Top of Supplied records

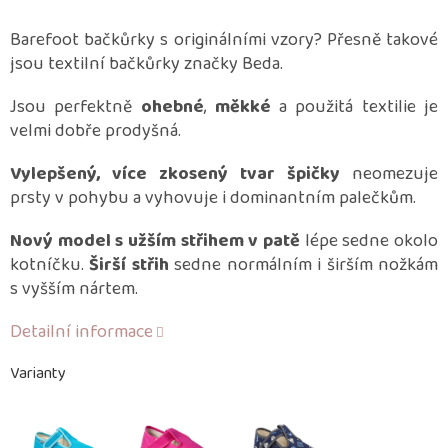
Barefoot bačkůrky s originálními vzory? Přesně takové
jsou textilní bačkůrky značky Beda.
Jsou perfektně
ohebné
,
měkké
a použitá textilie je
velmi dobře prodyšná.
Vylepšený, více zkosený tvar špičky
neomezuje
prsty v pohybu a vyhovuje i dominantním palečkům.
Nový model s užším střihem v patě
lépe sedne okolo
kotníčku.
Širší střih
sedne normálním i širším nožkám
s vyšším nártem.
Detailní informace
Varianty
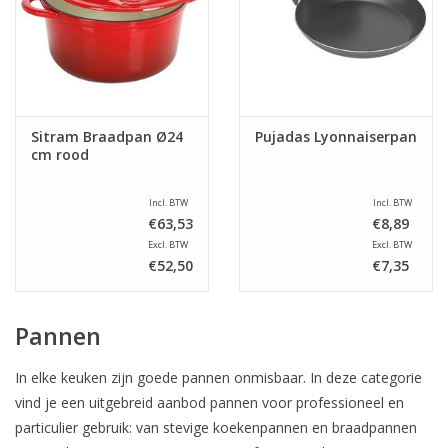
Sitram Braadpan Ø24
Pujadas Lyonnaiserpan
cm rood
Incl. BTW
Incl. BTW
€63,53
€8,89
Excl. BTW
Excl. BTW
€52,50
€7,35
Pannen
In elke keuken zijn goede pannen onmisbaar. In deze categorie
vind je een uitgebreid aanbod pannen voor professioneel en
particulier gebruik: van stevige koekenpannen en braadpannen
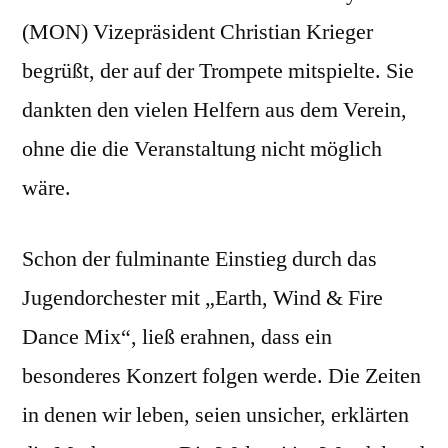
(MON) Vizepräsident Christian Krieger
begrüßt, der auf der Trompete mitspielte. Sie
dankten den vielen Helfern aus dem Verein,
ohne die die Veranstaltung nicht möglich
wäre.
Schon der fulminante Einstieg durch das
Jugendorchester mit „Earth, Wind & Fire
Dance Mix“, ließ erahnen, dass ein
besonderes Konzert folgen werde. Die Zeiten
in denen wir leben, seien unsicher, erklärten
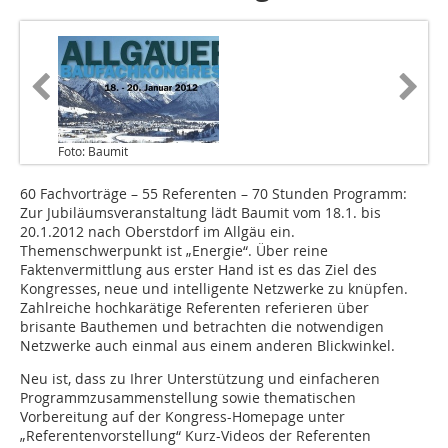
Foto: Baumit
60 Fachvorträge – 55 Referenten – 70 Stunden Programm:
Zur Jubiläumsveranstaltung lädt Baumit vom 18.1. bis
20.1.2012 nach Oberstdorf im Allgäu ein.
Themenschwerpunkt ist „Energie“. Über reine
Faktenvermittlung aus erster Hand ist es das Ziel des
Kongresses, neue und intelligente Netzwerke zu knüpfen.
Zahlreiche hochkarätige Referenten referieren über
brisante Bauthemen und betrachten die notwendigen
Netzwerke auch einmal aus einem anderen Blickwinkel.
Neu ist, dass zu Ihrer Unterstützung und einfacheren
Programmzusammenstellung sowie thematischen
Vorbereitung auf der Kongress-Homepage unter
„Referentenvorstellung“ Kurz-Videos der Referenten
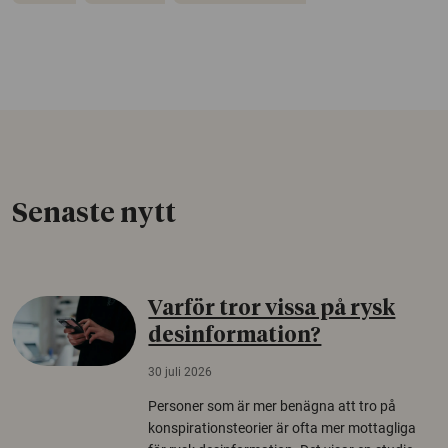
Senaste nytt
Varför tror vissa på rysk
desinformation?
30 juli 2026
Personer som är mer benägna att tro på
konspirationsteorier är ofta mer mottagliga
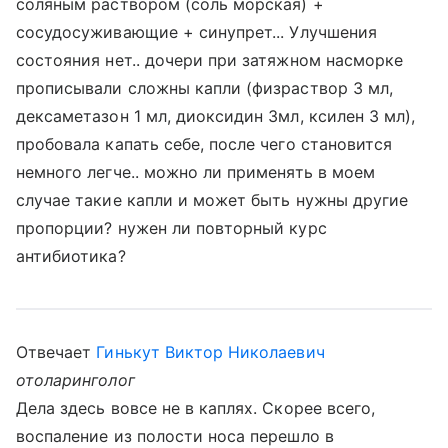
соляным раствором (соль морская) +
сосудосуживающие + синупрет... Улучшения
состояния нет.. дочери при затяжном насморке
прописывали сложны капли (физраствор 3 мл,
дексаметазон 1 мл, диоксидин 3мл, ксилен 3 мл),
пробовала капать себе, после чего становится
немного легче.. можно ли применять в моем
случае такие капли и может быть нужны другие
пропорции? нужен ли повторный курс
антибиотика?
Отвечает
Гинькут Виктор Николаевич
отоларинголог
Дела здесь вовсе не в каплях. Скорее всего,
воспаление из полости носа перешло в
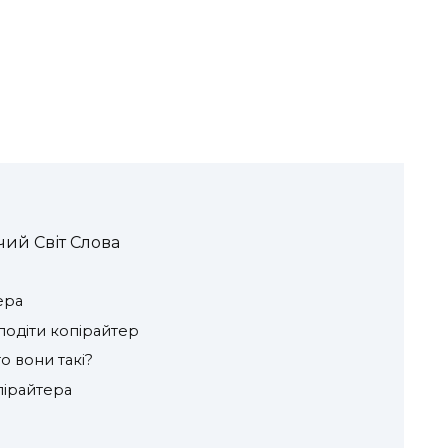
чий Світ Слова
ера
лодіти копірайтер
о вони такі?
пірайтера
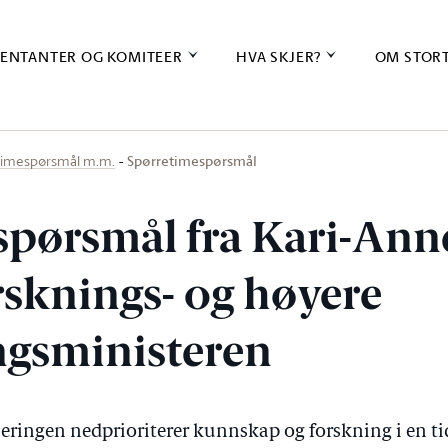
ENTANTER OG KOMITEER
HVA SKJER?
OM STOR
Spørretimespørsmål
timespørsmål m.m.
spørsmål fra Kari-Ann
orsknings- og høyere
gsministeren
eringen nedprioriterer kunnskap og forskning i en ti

Bottom of Supplied records

In the data above, take the line with "Foto: Baumit", the line with "состояния нет.. дочери при затяжном насморке", and every line between, and set them down exactly without pictures.

_Answer to this problem:_
Foto: Baumit
60 Fachvorträge – 55 Referenten – 70 Stunden Programm:
Zur Jubiläumsveranstaltung lädt Baumit vom 18.1. bis
20.1.2012 nach Oberstdorf im Allgäu ein.
Themenschwerpunkt ist „Energie“. Über reine
Faktenvermittlung aus erster Hand ist es das Ziel des
Kongresses, neue und intelligente Netzwerke zu knüpfen.
Zahlreiche hochkarätige Referenten referieren über
brisante Bauthemen und betrachten die notwendigen
Netzwerke auch einmal aus einem anderen Blickwinkel.
Neu ist, dass zu Ihrer Unterstützung und einfacheren
Programmzusammenstellung sowie thematischen
Vorbereitung auf der Kongress-Homepage unter
„Referentenvorstellung“ Kurz-Videos der Referenten
Senaste nytt
Varför tror vissa på rysk
desinformation?
30 juli 2026
Personer som är mer benägna att tro på
konspirationsteorier är ofta mer mottagliga
соляным раствором (соль морская) +
сосудосуживающие + синупрет... Улучшения
состояния нет.. дочери при затяжном насморке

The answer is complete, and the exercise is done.